Provided entries ->
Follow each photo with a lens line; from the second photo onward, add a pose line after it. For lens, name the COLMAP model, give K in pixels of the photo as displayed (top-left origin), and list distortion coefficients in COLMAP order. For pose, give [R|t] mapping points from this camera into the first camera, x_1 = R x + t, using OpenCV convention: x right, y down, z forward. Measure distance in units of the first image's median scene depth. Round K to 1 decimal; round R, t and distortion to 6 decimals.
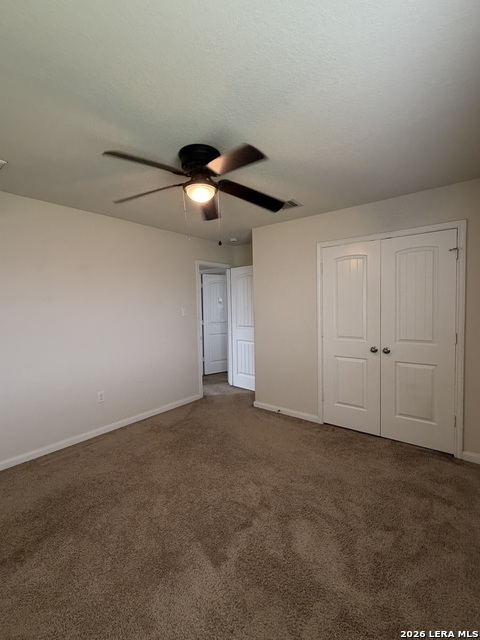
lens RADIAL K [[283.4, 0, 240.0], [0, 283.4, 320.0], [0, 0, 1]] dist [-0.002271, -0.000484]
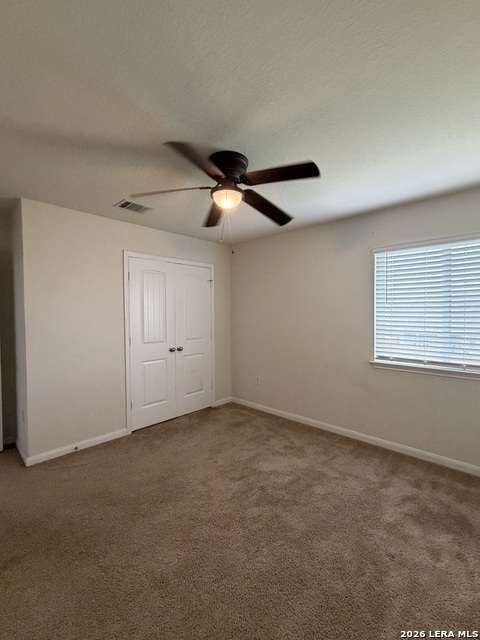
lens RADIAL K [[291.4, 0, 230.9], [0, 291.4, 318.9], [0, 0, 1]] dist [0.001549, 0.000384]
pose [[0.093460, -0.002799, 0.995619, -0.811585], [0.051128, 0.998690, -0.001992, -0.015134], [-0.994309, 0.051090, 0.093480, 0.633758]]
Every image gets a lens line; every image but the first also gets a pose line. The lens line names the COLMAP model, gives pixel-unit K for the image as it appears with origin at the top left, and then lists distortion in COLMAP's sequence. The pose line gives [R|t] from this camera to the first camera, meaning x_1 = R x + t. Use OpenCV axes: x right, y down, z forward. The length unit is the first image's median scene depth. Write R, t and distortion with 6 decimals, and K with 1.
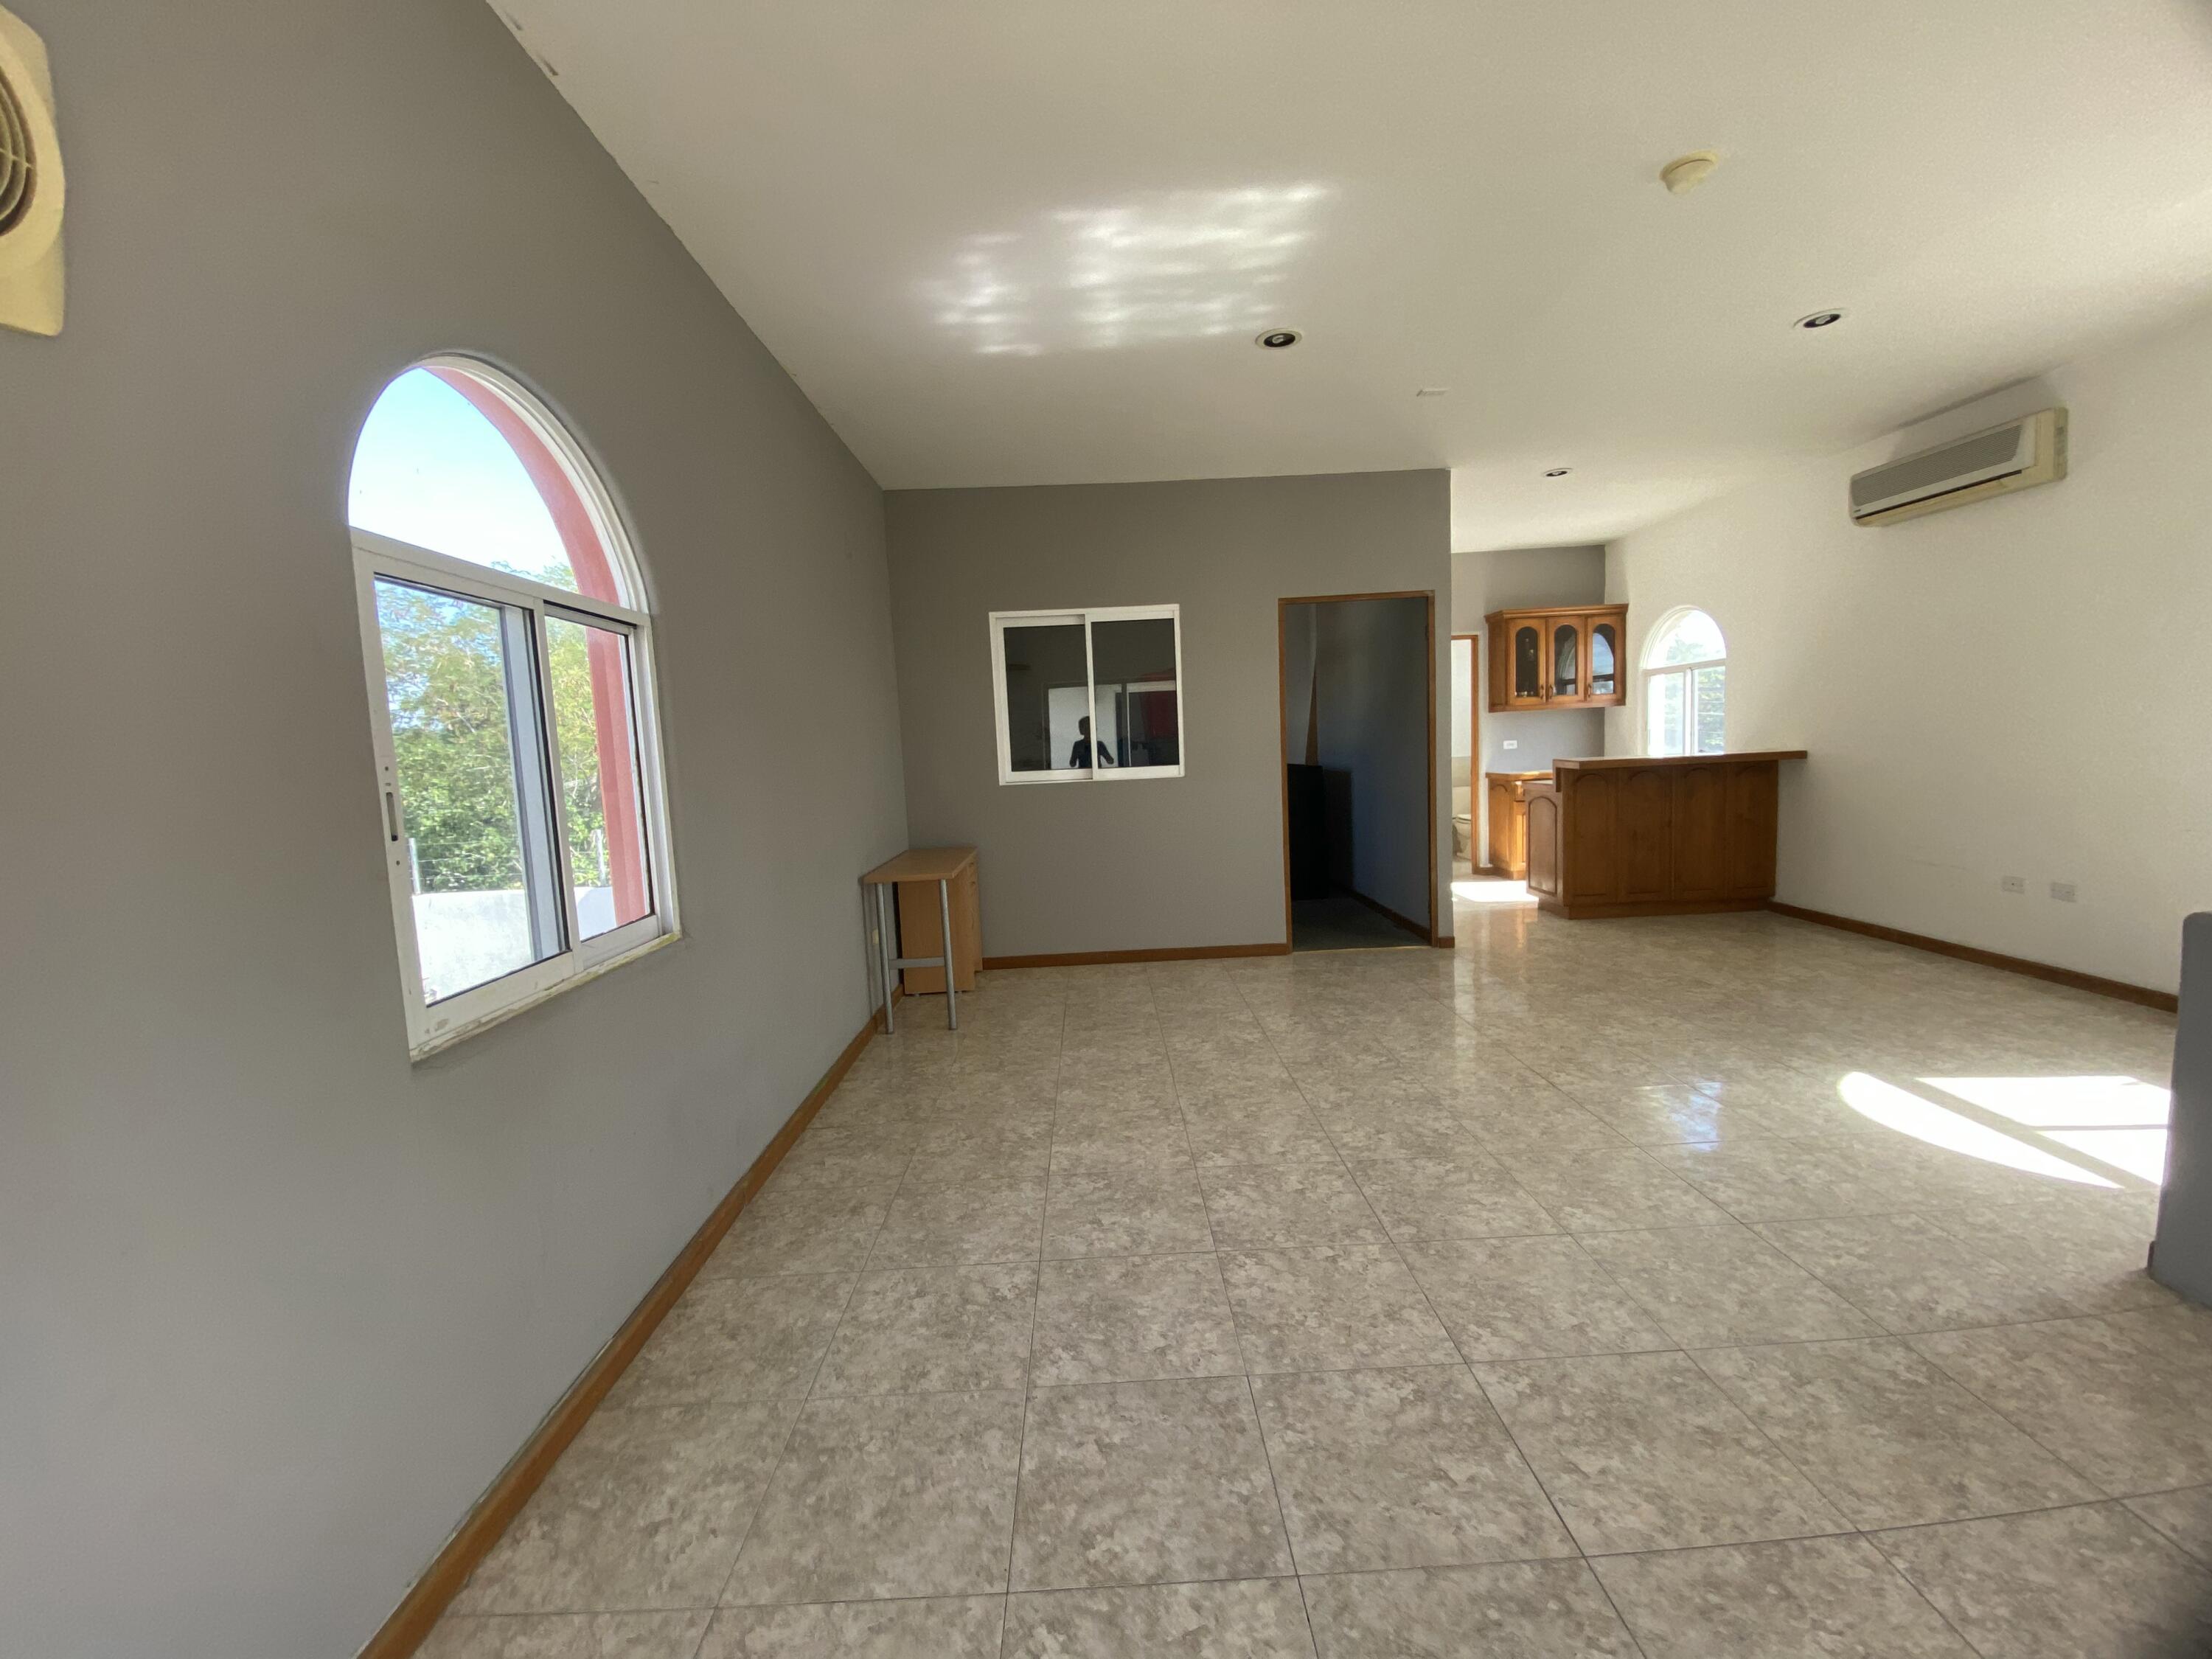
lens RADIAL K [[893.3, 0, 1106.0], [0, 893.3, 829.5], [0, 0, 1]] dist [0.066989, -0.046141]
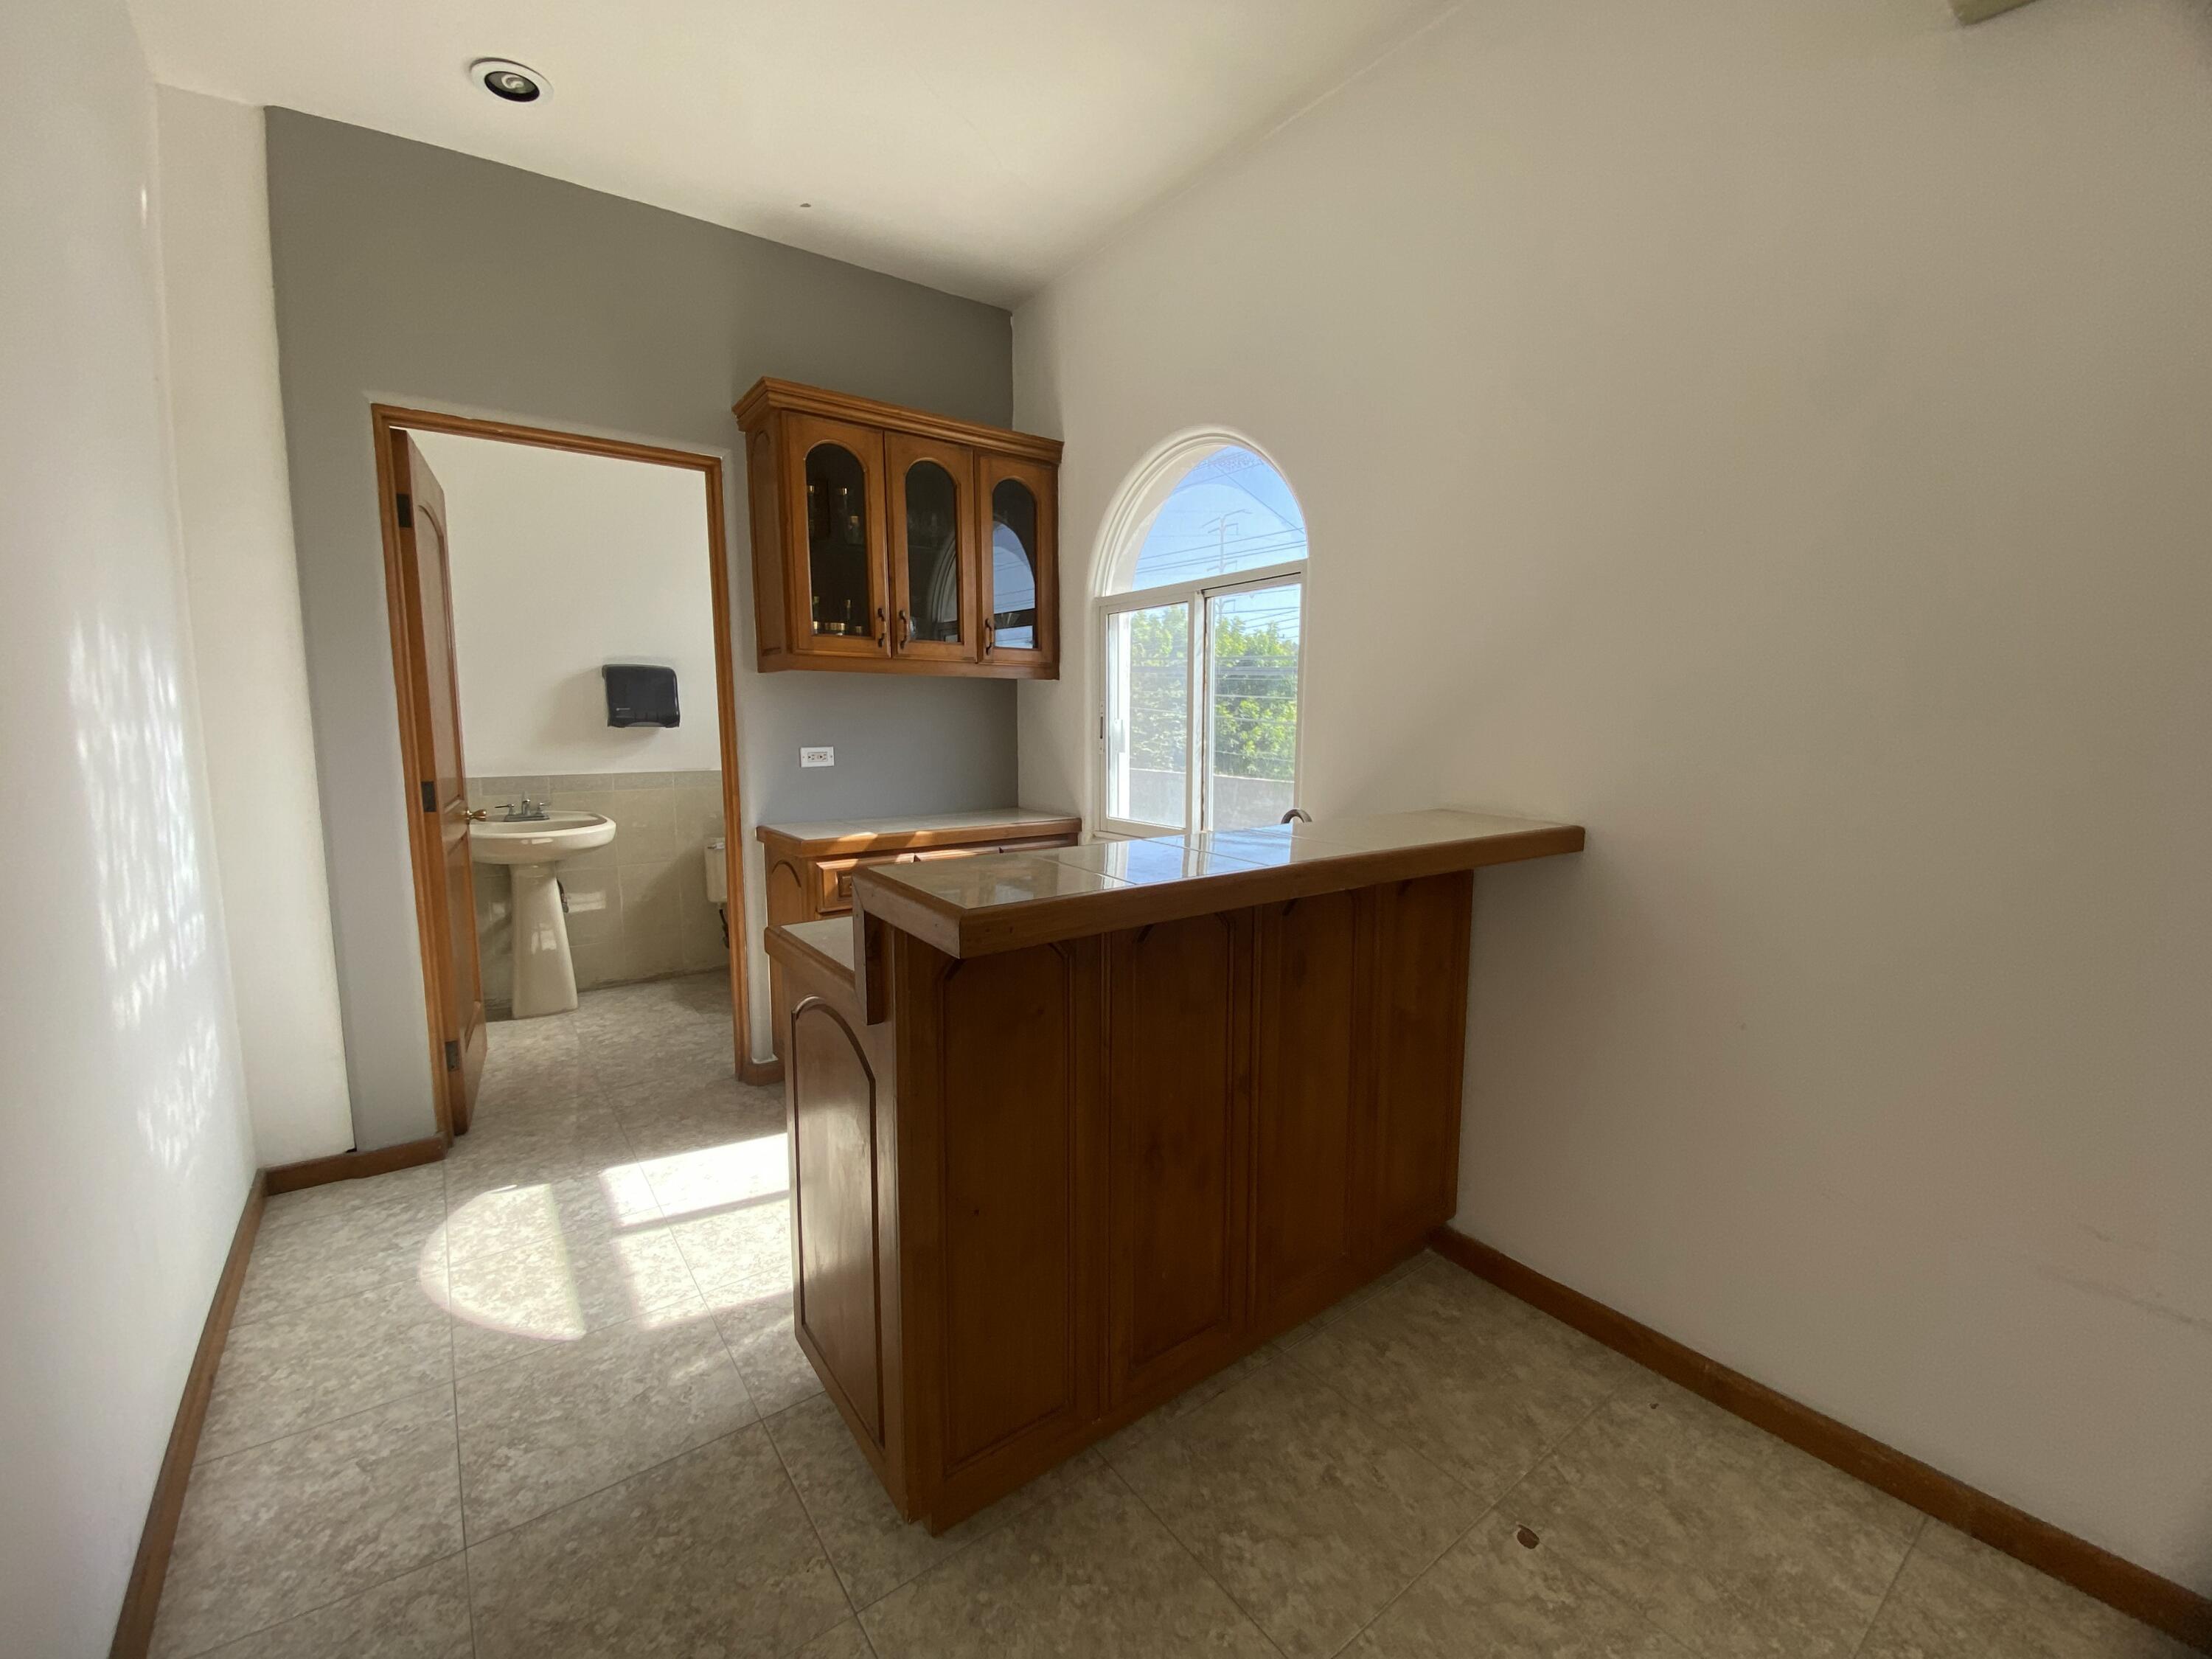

Exercise -> What you should produce is an exact copy of the records, with the pictures left out.

Solution for this problem ->
Follow each photo with a lens line; from the second photo onward, add a pose line after it. For lens, name the COLMAP model, give K in pixels of the photo as displayed (top-left origin), and list distortion coefficients in COLMAP order. For pose, give [R|t] mapping points from this camera into the first camera, x_1 = R x + t, using OpenCV convention: x right, y down, z forward. Measure distance in units of the first image's median scene depth. Round K to 1 decimal; round R, t and distortion to 6 decimals.
lens RADIAL K [[283.4, 0, 240.0], [0, 283.4, 320.0], [0, 0, 1]] dist [-0.002271, -0.000484]
lens RADIAL K [[291.4, 0, 230.9], [0, 291.4, 318.9], [0, 0, 1]] dist [0.001549, 0.000384]
pose [[0.093460, -0.002799, 0.995619, -0.811585], [0.051128, 0.998690, -0.001992, -0.015134], [-0.994309, 0.051090, 0.093480, 0.633758]]
Every image gets a lens line; every image but the first also gets a pose line. The lens line names the COLMAP model, gives pixel-unit K for the image as it appears with origin at the top left, and then lists distortion in COLMAP's sequence. The pose line gives [R|t] from this camera to the first camera, meaning x_1 = R x + t. Use OpenCV axes: x right, y down, z forward. The length unit is the first image's median scene depth. Write R, t and distortion with 6 decimals, and K with 1.
lens RADIAL K [[893.3, 0, 1106.0], [0, 893.3, 829.5], [0, 0, 1]] dist [0.066989, -0.046141]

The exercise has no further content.